On 1 May 1937, Crutchley takes command of HMS
Warspite, which has been completely and incompetently refitted, (See remark about the steering gear in short order. McPherson.), in three years at Portsmouth. Due to delayed acceptance trials HMS
Warspite cannot be present at the Coronation Fleet Review of King George VI. Additional engineering work on the steering gear (Which has not been repaired from damage inflicted by CADM Hipper’s battle cruisers, taken at Jutland. McPherson) and other equipment (The 5.25 inch guns give nothing but trouble. McPherson) results in weekend leaves for the crew being curtailed, leading to very low morale. Comments appear in British newspapers, which culminate in an anonymous letter from a crew member. This provokes an inquiry into Crutchley, by the Admiralty. The inquiry leads to the removal of three of Crutchley's officers, including his executive officer. Crutchley disagrees with the findings of the Inquiry, and makes sure that the confidential report on his executive officer leads to the latter’s promotion to captain (Political expediency and that PULL again; to shut the chap up about Crutchley’s own part in the HMS
Warspite problem. McPherson.).
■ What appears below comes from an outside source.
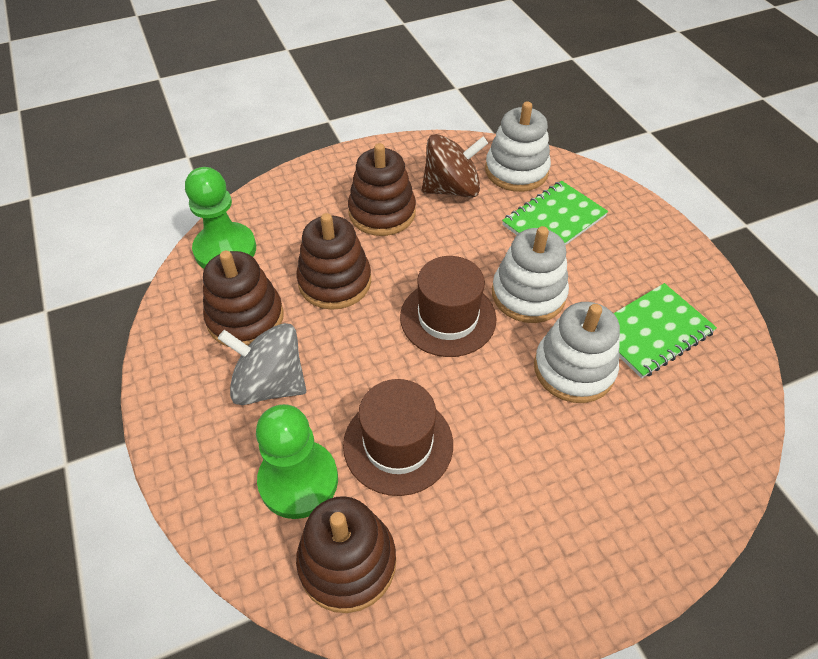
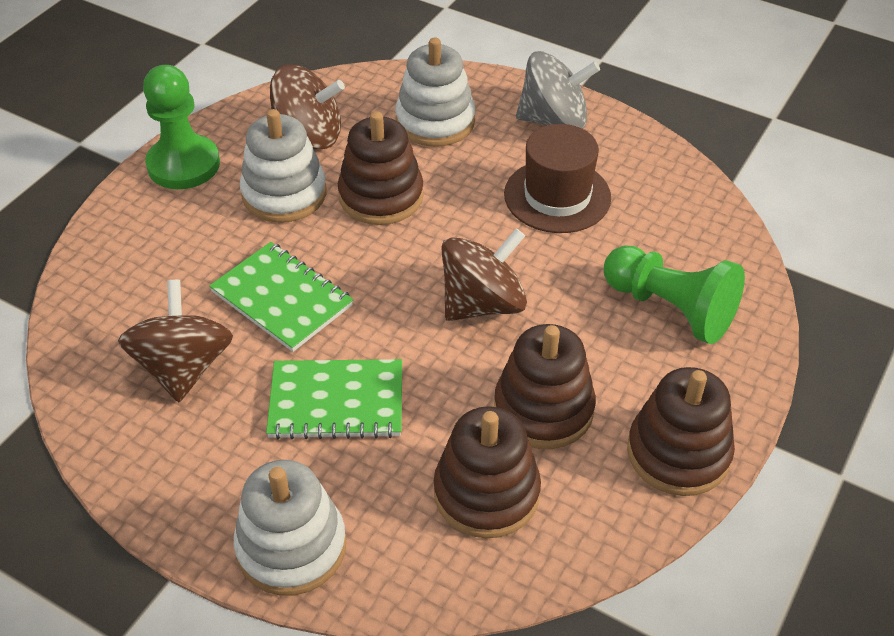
brown hat: [343,379,453,496] [400,256,497,357] = 2 -> [504,124,611,233] = 1
brown spinning top: [422,134,488,198] = 1 -> [118,280,233,402] [270,64,345,149] [441,228,527,321] = 3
Based on later USN observations of this fellow, Crutchley, he will be deemed a decent leader of men, technologically incompetent by USN standards, and something of a charge at them without thinking admiral. He will get along famously with VADM Halsey. With RADM Turner, it is like gasoline and a match. One thing both the RN and US navies miss, is that Crutchley actually knows how to fight a naval battle. Cannot plan one to save his life, but if someone else gives him a GOOD plan, he can execute it well.
Regarding HMS
Warspite; she eventually steams to the Mediterranean Fleet to serve as the flagship of ADM Dudley Pound, Commander-in-Chief Mediterranean Station. Crutchley serves as Flag Captain to first Pound and then to ADM Andrew Cunningham up to the outbreak of war. During this sinecure, he manages not to screw up the staff-work too grossly, but it is honest to suggest that it is a far happier Mediterranean Fleet when he returns to England at the outbreak of WW II.